(Aufgabenstellung):
Geben Sie den nachstehenden Text über politische Ostflüchtlinge in Westberlin vollständig und wortgetreu aus.

(Seitentext):

▬▬▬▬▬▬

Politische Ostflüchtlinge aus der Mittelzone.

Eine Unterredung mit dem Westberliner Senator für Sozialwesen.

Die Zahl der seit Übernahme des Bundesnotaufnahme-Verfahrens Anfang Februar d. J.
nach Westberlin Geflüchteten dürfte damit die Zahl 120.000 überschreiten. Über die
in diesem Zusammenhang äußerst angespannte sozialpolitische Situation Westberlins
unterhielt sich unser Berliner Redaktionsvertreter mit dem Westberliner Senator für
Sozialwesen, Otto Bach.

Zunächst ist festzustellen, daß man die Lage Westberlins vielfach schematisch, mit
westlichen Maßstäben ansieht. Man vergißt einmal, daß Berlin als einstige Hauptstadt
und darüber hinaus als größte Industriestadt Europas heute von seinem natürlichen
Hinterland abgeschnitten ist und zwar nicht nur von der Sowjetzone, sondern auch
von den Gebieten jenseits der Oder und Neiße. Man vergißt auf der anderen Seite, daß
Berlins politische und wirtschaftliche Situation nicht von seiner menschlichen Insel-Lage
zu trennen ist und daß die Berliner Bevölkerung einen Hauptteil der Last des Kalten
Krieges trägt.

Von 2,2 Millionen Einwohnern der Westsektoren sind zurzeit 270.000 arbeitslos —
sehr viel mehr also, als in jeder größeren Stadt Westdeutschlands. Diese Zahlen an
sich sagen aber wenig. Zu berücksichtigen ist, daß etwa eine Million Menschen bei
uns vorwiegend oder ausschließlich von der öffentlichen Fürsorge leben. Die Tatsache,
daß die Arbeitslosigkeit nicht sichtbar und ständig zurückgehen kann, steht in engstem
Zusammenhang mit dem Zustrom der politischen Flüchtlinge. Mit ihm steigen zugleich
die Fürsorgelasten.

▬▬▬▬▬▬

(Gespeicherte Auflistung):
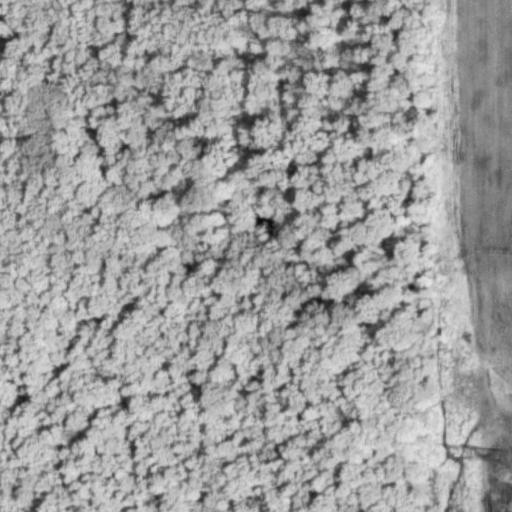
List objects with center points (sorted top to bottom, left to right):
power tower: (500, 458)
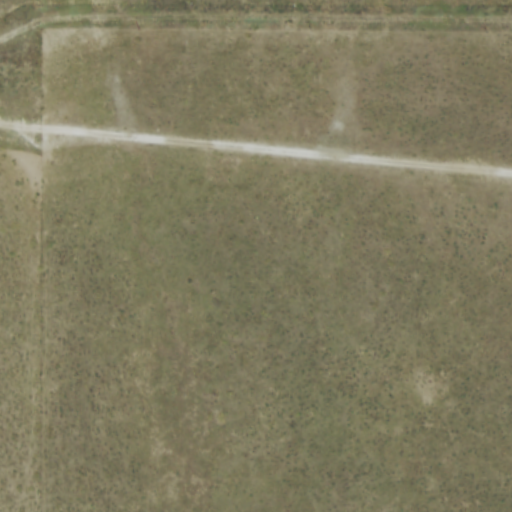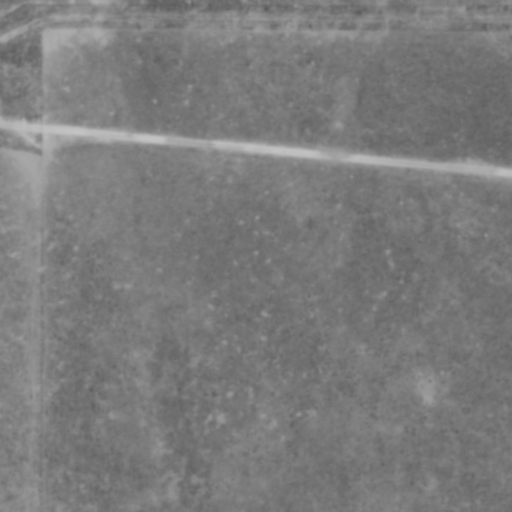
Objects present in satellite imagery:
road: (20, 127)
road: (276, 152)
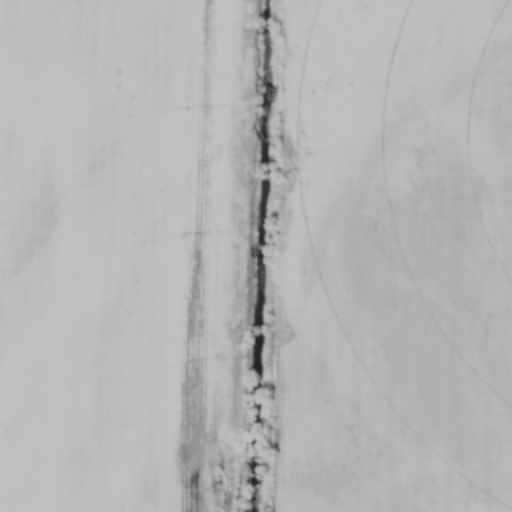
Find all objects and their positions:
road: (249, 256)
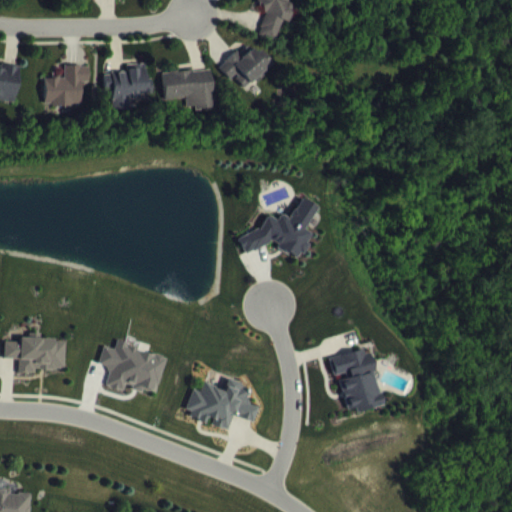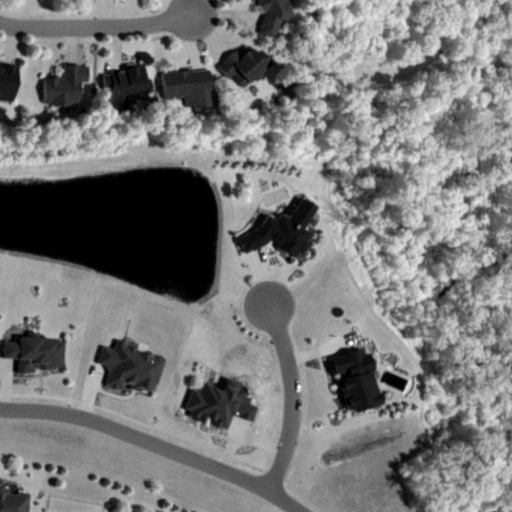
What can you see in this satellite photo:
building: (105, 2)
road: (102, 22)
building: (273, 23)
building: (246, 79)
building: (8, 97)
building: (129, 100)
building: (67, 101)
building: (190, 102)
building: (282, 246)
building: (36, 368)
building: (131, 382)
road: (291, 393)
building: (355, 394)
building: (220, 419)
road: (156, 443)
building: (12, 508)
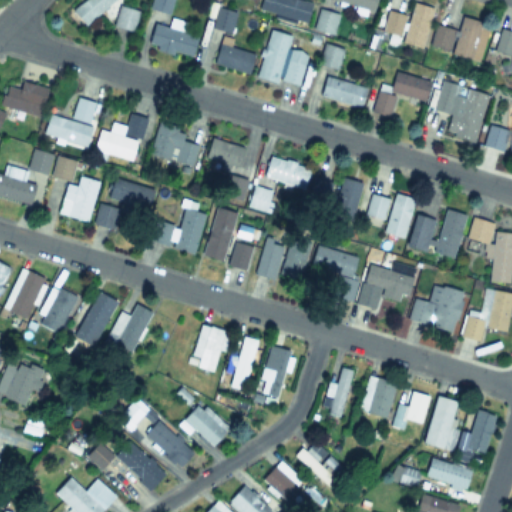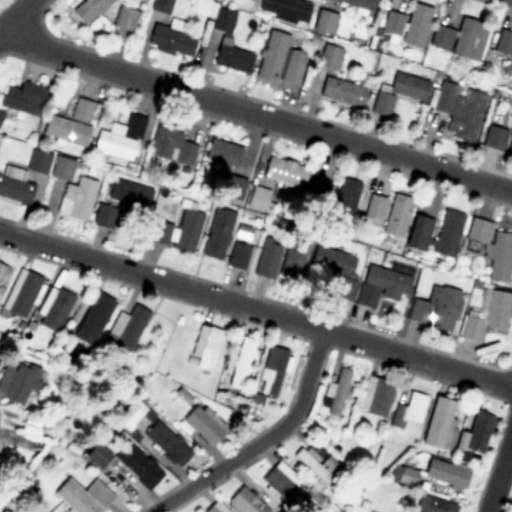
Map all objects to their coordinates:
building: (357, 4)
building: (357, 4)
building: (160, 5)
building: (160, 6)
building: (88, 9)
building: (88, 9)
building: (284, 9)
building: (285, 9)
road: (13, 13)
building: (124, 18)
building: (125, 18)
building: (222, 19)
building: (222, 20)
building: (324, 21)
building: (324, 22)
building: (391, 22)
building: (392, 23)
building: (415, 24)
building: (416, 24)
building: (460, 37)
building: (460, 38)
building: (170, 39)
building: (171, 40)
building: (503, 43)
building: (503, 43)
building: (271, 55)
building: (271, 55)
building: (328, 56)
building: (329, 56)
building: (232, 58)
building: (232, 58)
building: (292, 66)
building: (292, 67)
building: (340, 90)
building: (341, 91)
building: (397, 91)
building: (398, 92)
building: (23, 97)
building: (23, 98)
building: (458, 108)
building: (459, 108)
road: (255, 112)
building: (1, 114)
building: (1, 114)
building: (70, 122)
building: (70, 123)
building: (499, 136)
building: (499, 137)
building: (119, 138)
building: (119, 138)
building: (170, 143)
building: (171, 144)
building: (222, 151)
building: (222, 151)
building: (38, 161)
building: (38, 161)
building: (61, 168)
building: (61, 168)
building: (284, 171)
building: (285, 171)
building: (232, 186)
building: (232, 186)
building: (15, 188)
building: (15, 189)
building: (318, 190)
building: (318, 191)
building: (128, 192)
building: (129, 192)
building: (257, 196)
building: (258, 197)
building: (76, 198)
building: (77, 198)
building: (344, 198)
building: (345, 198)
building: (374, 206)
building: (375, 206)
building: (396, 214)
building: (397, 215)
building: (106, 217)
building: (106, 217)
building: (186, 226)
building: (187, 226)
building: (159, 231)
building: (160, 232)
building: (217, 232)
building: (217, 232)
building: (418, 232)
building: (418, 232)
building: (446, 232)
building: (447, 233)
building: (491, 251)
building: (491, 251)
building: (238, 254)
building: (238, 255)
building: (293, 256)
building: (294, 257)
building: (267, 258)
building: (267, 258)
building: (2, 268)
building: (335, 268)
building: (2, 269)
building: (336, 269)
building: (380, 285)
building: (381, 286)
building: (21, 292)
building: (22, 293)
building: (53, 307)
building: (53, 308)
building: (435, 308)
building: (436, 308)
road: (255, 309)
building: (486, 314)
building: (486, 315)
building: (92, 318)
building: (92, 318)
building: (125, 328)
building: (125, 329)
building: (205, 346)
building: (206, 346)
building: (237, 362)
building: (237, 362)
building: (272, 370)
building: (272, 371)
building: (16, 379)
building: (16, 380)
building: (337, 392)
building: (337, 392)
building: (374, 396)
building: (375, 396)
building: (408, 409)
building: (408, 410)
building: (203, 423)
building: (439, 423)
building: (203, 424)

▬▬▬▬▬▬

(Bearbeitete Aufgabe):
Politische Ostflüchtlinge aus der Mittelzone.

Eine Unterredung mit dem Westberliner Senator für Sozialwesen.

Die Zahl der seit Übernahme des Bundesnotaufnahme-Verfahrens Anfang Februar d. J.
nach Westberlin Geflüchteten dürfte damit die Zahl 120.000 überschreiten. Über die
in diesem Zusammenhang äußerst angespannte sozialpolitische Situation Westberlins
unterhielt sich unser Berliner Redaktionsvertreter mit dem Westberliner Senator für
Sozialwesen, Otto Bach.

Zunächst ist festzustellen, daß man die Lage Westberlins vielfach schematisch, mit
westlichen Maßstäben ansieht. Man vergißt einmal, daß Berlin als einstige Hauptstadt
und darüber hinaus als größte Industriestadt Europas heute von seinem natürlichen
Hinterland abgeschnitten ist und zwar nicht nur von der Sowjetzone, sondern auch
von den Gebieten jenseits der Oder und Neiße. Man vergißt auf der anderen Seite, daß
Berlins politische und wirtschaftliche Situation nicht von seiner menschlichen Insel-Lage
zu trennen ist und daß die Berliner Bevölkerung einen Hauptteil der Last des Kalten
Krieges trägt.

Von 2,2 Millionen Einwohnern der Westsektoren sind zurzeit 270.000 arbeitslos —
sehr viel mehr also, als in jeder größeren Stadt Westdeutschlands. Diese Zahlen an
sich sagen aber wenig. Zu berücksichtigen ist, daß etwa eine Million Menschen bei
uns vorwiegend oder ausschließlich von der öffentlichen Fürsorge leben. Die Tatsache,
daß die Arbeitslosigkeit nicht sichtbar und ständig zurückgehen kann, steht in engstem
Zusammenhang mit dem Zustrom der politischen Flüchtlinge. Mit ihm steigen zugleich
die Fürsorgelasten.